> Job: Please copy out the items from the start of the records through the line with "picture [0, 0, 1630, 1238]", including both ends.
======== Records to process ========
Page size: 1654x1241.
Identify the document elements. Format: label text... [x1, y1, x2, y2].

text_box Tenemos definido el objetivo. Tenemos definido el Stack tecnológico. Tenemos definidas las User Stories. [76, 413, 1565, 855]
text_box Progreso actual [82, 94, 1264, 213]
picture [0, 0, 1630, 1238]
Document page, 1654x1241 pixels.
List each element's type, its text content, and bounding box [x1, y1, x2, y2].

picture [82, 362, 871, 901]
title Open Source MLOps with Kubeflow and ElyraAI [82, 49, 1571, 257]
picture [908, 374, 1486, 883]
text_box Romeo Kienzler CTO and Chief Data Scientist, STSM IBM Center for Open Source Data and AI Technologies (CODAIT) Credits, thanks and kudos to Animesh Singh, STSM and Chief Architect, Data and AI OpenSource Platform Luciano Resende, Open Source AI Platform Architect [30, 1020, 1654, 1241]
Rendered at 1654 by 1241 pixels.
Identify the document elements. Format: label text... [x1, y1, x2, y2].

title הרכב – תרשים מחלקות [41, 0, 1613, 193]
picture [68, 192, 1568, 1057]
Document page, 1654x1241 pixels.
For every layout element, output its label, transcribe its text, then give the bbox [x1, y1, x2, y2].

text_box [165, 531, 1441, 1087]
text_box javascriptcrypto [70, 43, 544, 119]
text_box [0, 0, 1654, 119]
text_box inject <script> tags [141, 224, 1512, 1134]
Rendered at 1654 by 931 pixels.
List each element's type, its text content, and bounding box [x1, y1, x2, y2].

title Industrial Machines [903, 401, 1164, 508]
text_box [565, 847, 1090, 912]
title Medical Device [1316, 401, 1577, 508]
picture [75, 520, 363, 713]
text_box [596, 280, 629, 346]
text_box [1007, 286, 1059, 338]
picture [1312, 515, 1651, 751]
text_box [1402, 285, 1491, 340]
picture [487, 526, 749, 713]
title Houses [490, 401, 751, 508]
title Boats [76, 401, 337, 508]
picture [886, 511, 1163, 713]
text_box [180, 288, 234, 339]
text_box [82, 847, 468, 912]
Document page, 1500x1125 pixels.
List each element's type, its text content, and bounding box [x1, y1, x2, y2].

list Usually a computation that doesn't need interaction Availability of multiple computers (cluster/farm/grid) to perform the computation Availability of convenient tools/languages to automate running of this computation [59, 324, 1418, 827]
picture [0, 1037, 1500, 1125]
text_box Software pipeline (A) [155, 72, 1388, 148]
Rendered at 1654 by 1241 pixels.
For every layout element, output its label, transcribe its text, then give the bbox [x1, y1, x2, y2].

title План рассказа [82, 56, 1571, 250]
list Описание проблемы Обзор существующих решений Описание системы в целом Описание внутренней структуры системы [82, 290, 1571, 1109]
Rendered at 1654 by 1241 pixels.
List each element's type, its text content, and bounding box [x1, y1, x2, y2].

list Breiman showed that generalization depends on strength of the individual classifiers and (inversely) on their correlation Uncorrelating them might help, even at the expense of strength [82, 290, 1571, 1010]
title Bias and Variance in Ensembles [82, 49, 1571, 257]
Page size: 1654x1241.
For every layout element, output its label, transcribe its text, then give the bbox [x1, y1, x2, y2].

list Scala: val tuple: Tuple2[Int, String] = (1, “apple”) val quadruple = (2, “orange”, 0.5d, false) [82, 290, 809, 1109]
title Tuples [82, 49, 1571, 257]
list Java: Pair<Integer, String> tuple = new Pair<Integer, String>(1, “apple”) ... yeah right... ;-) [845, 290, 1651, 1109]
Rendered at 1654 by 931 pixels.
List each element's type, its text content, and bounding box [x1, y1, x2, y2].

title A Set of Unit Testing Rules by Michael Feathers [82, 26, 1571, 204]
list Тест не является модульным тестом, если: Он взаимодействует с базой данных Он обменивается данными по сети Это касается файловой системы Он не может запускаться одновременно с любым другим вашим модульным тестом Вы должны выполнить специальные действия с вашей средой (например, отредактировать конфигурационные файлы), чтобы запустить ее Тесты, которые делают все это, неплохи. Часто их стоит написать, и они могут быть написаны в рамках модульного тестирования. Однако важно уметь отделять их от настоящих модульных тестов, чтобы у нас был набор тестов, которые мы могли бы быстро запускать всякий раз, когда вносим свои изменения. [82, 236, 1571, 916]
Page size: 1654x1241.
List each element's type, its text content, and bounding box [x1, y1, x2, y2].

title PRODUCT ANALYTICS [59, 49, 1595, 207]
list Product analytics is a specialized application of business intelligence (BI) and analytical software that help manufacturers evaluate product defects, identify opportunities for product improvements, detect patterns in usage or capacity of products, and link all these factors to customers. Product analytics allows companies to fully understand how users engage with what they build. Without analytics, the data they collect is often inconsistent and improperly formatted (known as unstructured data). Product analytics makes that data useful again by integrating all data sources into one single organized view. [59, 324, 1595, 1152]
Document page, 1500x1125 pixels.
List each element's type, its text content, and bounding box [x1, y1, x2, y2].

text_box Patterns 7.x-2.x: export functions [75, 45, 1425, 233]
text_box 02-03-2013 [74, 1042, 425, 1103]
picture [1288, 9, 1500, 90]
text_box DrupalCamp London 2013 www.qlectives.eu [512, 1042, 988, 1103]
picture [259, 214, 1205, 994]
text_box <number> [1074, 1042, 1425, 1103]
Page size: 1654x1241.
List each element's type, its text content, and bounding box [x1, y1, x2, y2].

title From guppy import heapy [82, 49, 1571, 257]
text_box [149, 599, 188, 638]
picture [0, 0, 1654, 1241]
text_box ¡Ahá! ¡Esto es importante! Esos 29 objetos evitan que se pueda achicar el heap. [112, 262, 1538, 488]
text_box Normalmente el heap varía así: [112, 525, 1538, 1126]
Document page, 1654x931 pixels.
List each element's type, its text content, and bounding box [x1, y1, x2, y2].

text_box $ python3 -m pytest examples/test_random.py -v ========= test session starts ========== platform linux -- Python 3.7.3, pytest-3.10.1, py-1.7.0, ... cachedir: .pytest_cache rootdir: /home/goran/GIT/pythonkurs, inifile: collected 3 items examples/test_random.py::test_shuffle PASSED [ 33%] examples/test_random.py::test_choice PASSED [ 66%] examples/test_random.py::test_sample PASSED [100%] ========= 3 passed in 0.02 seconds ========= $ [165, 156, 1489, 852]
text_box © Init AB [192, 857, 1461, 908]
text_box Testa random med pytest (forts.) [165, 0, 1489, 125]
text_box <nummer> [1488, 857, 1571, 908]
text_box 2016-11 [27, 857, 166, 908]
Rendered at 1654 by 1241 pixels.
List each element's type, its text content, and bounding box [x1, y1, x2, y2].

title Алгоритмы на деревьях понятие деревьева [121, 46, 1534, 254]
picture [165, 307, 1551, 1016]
========
> Complete answer:
Page size: 1654x1241.
Identify the document elements. Format: label text... [x1, y1, x2, y2].

text_box Tenemos definido el objetivo. Tenemos definido el Stack tecnológico. Tenemos definidas las User Stories. [76, 413, 1565, 855]
text_box Progreso actual [82, 94, 1264, 213]
picture [0, 0, 1630, 1238]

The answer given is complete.